The task —
Please rewrite the text of the records below with "Подборки фильмов" swapped for "Подборки сериалов" and nothing else changed. Leave the pictures out of your answer.

Task input —
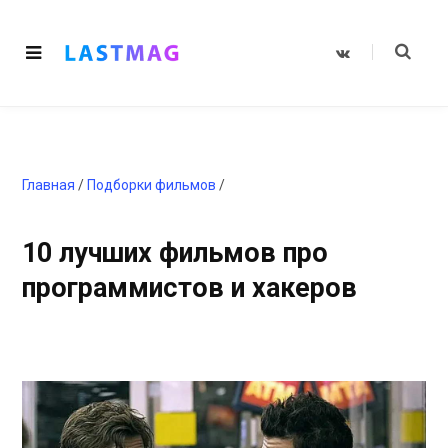
V
K
o
n
t
a
k
t
e
Главная
/
Подборки фильмов
/
10 лучших фильмов про
программистов и хакеров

Finished exercise —
V
K
o
n
t
a
k
t
e
Главная
/
Подборки сериалов
/
10 лучших фильмов про
программистов и хакеров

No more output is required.